How Many Rabbis Does It Take To Name God?

     Back from a fabulous retreat for Conservative rabbis officially called the Rabbinic Training Institute, and affectionately called ‘rabbi camp.’  One evening class our teacher asked us to think of a name for God that was currently important to us.  We went around, one by one telling the class our ‘Godname.’  There were 15 of us in the class, all rabbis.  Some in pulpits, some in day school work, some in chaplaincy.  Not one of us used the same name.  One rabbi said he was recently calling God ‘ribon ha’olamim,’ Master of Worlds, because he had been reading about the nature of the universe.  Another rabbi called God ‘haRahamim,’ the Merciful One, explaining that he could not believe in a God Who was not merciful.  Yet another rabbi called God ‘haRofeih,’ the Healer, saying that she had been making a lot of hospital visits of late.  The name I chose was ‘haMakom,’ literally translated as the Place.  As we continued to go around, each person chose a name that was different, that was specific to something in their lives, some emotion or thought or sense that spoke to them at that time of God’s presence.

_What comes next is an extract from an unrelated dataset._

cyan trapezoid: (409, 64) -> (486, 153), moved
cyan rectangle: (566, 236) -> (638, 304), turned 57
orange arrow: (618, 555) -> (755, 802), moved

     In Ursula LeGuin’s fantasy novel A Wizard of Earthsea, the young mage Ged learns the importance of names in his magical training.  Each thing in Leguin’s magical world has a true name, and once you know that true name, you enter into a level of intimacy with the thing that would not be possible otherwise.  You can use that knowledge to control the thing with a magical spell.  But the message seems to be that a name holds the essence of a thing’s identity, and knowing it enables the knower to relate to the thing in the most powerful and true way possible.

     This is true in our world, in a different way.   We have all had the experience at some point of realizing an important person knew our name when we thought they didn’t.  Perhaps a teacher, or someone we wanted to become friendly with, or simply someone we held in high regard.  When we realized they knew our name it changed how we felt about them, and in fact changed the very nature of the relationship.  Perhaps it works the same way with God.  We might believe God knows our name.  The question I would like to ask is this:  do we know God’s name?

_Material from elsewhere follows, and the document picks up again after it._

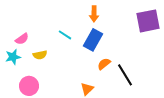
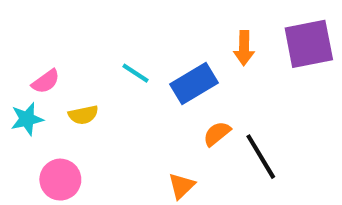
orange arrow: (94, 14) -> (244, 48), moved
blue rectangle: (93, 40) -> (194, 84), turned 30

     On the surface that might seem like a strange question.  But our teacher put it like this:  calling God ‘God’ all the time is akin to receiving an envelope that is addressed to ‘occupant.’  God is really a generic term, a catch all, that can be used to cover any entity living at the ‘above’ address (pun intended).  But if we want a closer relationship with God, a deeper connection, we should work to find God’s true name, or names.  The tradition has dozens upon dozens of names for God.  Each connotes a different quality of God’s, a different way that we might experience God manifest in our lives and our world.  Many names for God are found in the Bible.  Many more in rabbinic literature.  But sometimes we don’t have to look farther than our own hearts and souls to find a meaningful name for God.  The name might (in fact probably should) change over time, depending on circumstances, on our lives, on the world around us.  It reminds us that we probably know more about God than we think.  Names may not be magical, but they do have power.

     So – how many rabbis does it take to name God.  Well, only one.  Or fifteen.  Or both.  You get the idea.  Now look for the name you would use for God.